## [WHAT THE TASK ASKS]
From the entries below, extract and copy every line in which the string "typed" appears.

## Begin SUPPLIED DATA

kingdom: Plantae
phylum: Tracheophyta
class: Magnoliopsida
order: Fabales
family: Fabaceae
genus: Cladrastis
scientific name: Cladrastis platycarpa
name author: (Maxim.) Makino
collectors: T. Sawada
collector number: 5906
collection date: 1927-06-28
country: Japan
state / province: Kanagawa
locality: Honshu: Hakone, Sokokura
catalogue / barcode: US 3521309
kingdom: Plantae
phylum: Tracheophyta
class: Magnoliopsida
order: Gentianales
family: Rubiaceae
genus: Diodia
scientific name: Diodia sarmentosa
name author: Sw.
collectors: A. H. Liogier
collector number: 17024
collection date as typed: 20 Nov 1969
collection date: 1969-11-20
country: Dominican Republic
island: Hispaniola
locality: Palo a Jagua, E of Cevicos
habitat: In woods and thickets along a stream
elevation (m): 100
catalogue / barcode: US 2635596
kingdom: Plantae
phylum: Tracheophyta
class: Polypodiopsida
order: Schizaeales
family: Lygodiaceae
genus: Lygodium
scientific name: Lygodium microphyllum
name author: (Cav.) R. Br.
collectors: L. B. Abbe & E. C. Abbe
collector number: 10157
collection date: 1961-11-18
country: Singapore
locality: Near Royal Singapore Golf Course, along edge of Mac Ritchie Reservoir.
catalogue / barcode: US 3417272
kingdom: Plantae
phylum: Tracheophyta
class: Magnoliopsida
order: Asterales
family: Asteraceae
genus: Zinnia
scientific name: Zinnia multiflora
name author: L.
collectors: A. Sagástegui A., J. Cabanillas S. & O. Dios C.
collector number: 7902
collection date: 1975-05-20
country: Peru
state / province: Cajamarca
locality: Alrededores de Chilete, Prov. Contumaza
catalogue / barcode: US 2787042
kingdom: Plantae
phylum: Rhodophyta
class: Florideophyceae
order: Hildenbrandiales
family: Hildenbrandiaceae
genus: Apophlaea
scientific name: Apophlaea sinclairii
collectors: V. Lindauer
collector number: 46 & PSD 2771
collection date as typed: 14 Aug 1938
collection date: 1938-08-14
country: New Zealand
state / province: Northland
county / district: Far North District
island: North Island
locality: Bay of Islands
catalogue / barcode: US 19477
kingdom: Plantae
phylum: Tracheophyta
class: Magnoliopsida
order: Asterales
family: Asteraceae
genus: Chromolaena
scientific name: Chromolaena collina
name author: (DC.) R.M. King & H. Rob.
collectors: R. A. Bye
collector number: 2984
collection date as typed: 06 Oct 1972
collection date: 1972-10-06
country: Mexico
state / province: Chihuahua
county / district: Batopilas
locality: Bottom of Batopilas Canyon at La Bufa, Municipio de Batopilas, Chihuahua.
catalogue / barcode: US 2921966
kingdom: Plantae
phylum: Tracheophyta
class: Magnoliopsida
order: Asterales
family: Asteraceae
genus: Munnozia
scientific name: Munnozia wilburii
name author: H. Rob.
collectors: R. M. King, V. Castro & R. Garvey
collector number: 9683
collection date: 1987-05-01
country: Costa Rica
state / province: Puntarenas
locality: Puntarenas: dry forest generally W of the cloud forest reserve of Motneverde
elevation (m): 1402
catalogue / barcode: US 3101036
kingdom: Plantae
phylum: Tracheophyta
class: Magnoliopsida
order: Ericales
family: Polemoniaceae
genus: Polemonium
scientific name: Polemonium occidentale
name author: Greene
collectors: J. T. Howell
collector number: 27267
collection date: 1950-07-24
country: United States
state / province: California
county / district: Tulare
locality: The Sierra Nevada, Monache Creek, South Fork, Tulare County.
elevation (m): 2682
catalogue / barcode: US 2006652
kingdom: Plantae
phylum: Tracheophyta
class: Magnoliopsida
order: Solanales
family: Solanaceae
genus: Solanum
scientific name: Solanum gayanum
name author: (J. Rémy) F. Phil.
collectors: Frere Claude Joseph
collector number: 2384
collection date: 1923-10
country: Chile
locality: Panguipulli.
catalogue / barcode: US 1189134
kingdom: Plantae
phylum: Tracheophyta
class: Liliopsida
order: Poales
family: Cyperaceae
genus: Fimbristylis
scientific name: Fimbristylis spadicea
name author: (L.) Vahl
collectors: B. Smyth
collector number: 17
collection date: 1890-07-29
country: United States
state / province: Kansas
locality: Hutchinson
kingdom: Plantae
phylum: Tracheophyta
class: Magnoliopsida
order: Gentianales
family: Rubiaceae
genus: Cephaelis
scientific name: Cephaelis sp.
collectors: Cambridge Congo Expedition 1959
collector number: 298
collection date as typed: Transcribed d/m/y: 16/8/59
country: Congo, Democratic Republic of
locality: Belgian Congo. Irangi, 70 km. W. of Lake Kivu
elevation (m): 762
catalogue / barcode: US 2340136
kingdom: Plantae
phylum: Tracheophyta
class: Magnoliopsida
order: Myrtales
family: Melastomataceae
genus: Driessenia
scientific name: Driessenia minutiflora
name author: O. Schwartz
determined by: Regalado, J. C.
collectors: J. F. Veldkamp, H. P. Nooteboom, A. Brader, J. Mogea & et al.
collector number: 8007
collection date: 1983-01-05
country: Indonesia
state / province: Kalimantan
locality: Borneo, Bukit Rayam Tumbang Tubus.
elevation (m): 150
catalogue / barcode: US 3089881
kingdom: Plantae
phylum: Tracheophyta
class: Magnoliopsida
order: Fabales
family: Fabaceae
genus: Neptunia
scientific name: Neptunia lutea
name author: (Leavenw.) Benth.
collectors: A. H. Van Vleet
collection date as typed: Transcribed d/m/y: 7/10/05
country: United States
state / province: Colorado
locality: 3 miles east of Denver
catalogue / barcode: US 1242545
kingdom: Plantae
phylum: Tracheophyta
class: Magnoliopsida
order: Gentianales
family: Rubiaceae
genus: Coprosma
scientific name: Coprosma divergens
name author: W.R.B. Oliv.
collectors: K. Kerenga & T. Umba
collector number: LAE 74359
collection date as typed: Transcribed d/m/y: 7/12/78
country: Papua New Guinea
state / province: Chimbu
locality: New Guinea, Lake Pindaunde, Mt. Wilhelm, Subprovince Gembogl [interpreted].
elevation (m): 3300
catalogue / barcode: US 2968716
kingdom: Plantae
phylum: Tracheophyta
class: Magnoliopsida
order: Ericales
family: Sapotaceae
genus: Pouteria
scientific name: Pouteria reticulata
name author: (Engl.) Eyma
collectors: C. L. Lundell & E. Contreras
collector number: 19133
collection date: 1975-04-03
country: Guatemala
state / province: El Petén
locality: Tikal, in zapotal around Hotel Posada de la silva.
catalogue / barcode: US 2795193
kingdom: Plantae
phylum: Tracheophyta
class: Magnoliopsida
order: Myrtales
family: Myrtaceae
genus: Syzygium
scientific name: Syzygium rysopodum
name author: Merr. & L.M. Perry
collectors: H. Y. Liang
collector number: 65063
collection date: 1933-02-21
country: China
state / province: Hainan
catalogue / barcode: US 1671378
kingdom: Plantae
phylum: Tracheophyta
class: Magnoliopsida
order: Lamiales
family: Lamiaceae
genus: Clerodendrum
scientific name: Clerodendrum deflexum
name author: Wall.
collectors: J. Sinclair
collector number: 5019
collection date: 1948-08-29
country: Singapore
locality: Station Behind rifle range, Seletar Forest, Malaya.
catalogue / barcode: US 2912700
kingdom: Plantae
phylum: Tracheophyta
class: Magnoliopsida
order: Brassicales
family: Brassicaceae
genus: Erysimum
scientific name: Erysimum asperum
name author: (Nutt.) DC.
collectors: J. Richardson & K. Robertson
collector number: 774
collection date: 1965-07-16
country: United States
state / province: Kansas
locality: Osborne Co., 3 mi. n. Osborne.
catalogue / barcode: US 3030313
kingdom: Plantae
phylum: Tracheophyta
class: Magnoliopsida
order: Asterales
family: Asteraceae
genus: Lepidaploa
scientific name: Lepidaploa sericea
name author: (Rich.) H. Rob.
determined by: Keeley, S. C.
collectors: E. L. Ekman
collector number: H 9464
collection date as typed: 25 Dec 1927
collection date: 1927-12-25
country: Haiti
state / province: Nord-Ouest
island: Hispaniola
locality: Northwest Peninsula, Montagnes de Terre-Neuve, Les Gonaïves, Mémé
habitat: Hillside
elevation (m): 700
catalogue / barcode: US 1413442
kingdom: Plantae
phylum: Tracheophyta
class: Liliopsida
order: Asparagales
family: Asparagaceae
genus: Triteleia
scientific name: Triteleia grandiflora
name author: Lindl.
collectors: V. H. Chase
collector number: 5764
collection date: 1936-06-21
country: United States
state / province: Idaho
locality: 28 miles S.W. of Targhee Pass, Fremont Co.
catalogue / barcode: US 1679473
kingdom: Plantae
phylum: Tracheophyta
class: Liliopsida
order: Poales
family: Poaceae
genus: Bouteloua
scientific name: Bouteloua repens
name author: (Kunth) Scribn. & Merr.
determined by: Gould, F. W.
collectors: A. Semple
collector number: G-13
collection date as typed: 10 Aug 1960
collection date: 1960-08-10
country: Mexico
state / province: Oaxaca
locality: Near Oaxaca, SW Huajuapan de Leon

## End SUPPLIED DATA

## [EXERCISE OUTPUT]
collection date as typed: 20 Nov 1969
collection date as typed: 14 Aug 1938
collection date as typed: 06 Oct 1972
collection date as typed: Transcribed d/m/y: 16/8/59
collection date as typed: Transcribed d/m/y: 7/10/05
collection date as typed: Transcribed d/m/y: 7/12/78
collection date as typed: 25 Dec 1927
collection date as typed: 10 Aug 1960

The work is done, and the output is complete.